SEBELIUS: I think he is making it clear the -- that's a direction he thinks will be beneficial for the public and for -- to make sure that costs go down. And that's a central belief of his. This has to lower costs for everyone.
STEPHANOPOULOS: Secretary Sebelius, thanks very much for your time this morning.
SEBELIUS: Thank you.
STEPHANOPOULOS: Let me now bring in, for Republican a perspective, former governor of Massachusetts Mitt Romney, also a former presidential candidate.
Let me just start, right out there, Governor, with the public option. Is that a red line for Republicans?
If there's a public option in this plan, should Republicans reject it?
ROMNEY: Yes, of course, they should. Let's -- let's start out from the very beginning, which is Republicans recognize and have said for a long time we've got problems in health care; we need health care reform.
And, you know, we took that on in Massachusetts. We decided we wanted to get everybody insured. We've done that. I understand that the president considers his plan, in some respects, following the model of Massachusetts.
Let's learn from our experience. And that is, we got everybody in our state insured. Some 98 percent now are covered by insurance. And we did not have to put in place a government plan.
We have competition in the health insurance market. There are hundreds of health insurance companies that all compete with each other. We don't need to have the government get in and create a health insurance company in order to have competition. We've already got
And let's be clear, here, George. This is not about getting competition in health coverage, which is already there. This is instead a Trojan horse. Barack Obama, when he ran for office, said he's in favor of a single-payer system. He's said it for years. This is a way of getting government in the insurance business so they can take over health care.

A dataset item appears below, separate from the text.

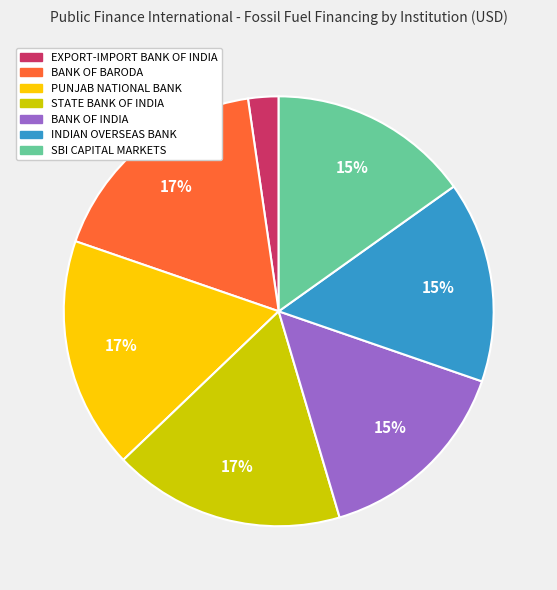

Which category has the smallest portion of the pie?

EXPORT-IMPORT BANK OF INDIA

It's the wrong way to go. And every single Republican and every thinking Democrat who knows something about the private sector would realize the wrong thing for America is to get government into the health care business.
STEPHANOPOULOS: Except, Governor, you bring up the Massachusetts plan. And you're exactly right. And most studies have shown that Massachusetts has done a very good job of expanding coverage with this plan but has not done as good a job of controlling costs.

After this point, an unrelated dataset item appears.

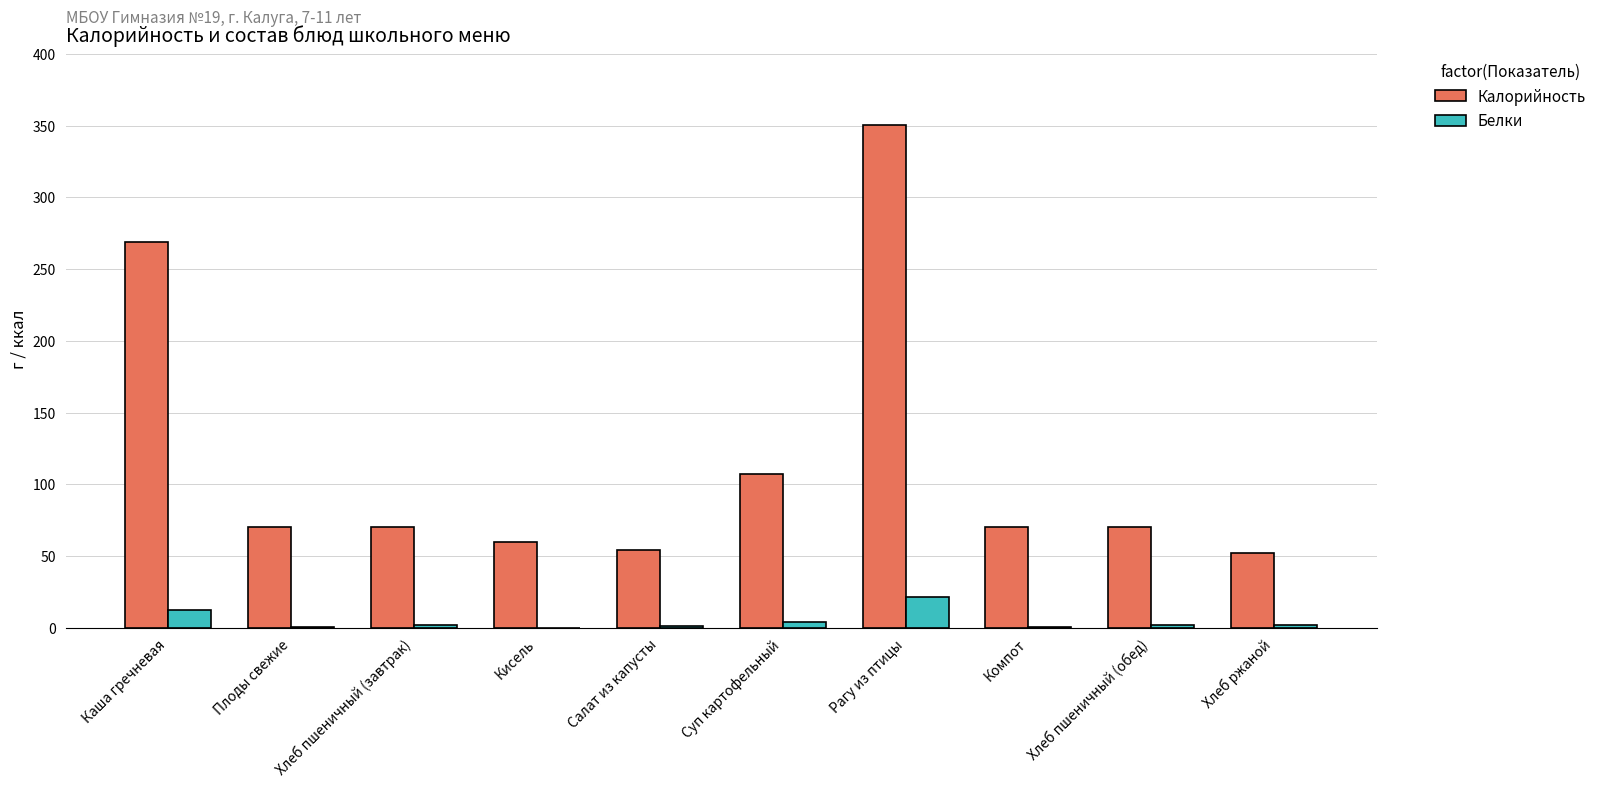

What is the difference between the Белки values at Салат из капусты and Плоды свежие?

0.3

And some say that's because of the absence of a public plan. Alan Sager, professor of health policy at Boston University has said that health spending per person in Massachusetts has increased faster than the national average in seven of the last eight years.
ROMNEY: Massachusetts is an expensive state to do a lot of things. But the key thing I can tell you is this. What's happened to the health insurance premium for people buying insurance in Massachusetts? It's been cut in half.
For an individual, a young male, let's say 35 years old, buying insurance in Massachusetts for themselves, the premium has been cut in half since our plan went in place.
So the cost of buying insurance is down. And that's the course that you have to have for the nation. Look, the idea that you have to get government into an enterprise in order for that to become competitive makes no sense at all.